I LOVE the disney princess movies. I always have. I just love the fairy tale dreams about love. But being a girl, I think sometimes we search for love in places that don't/can't fulfill us.. like our parents, our friends, and most commonly boys... How do I know? Well because I've been there, and back again. When I moved to Texas it suddenly became important to me for guys to like me. Why? I'm still not sure. But I never felt like I was enough, good enough, pretty enough, skinny enough, unless I knew there was a guy who thought I was. Time always tells, and eventually my heart was broken, over and over again. And when that happens it's like it left a hole bigger than the one that started. Being a christian already I knew what God's word had to say about my heart.

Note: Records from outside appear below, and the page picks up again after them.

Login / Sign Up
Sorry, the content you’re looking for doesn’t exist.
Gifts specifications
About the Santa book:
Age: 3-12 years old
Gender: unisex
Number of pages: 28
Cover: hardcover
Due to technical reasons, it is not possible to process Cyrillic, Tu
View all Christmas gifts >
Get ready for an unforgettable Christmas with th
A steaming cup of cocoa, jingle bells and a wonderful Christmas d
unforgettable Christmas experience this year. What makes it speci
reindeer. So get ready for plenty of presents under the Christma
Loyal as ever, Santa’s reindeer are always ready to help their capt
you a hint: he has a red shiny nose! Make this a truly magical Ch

In Proverbs 4:23 God says; Above all else, guard your heart, for it is the wellspring of life.
OH how true that is. But sometimes I still crave that fairy tale, that knight in shining armor, the one that will come, whisk me away, fight for me. And recently someone pointed out to me the ultimate knight in shining armor. JESUS HIMSELF!
Revelation 19:11 say; Now I saw heaven opened, and behold, a white horse. And he who sat on him was called Faithful and True, and in righteousness He judges and makes war.
How amazing it is to know I can still have my fairy tale! And to think it comes from a king who will NEVER let me down. Now that's something! So awhile ago, I decided I wanted God to be the guarder of my heart, the knight who fought for me. And Maya Angelou's quote explains it perfectly, "A woman's heart should be so hidden in Christ, that a man should have to seek him first to find her." The great part about this saying is it reminds me that it's not my job to seek after the man, that's not what God wants. God wants to protect me, he wants to stand guard, quiz the man a little bit like my dad would before he'll let him to me. And this way, I'll know that if the man goes through God to get to me, he's definitely the one for me. :)
My knight in shining armor is perfect! And He wants to come to rescue YOU too!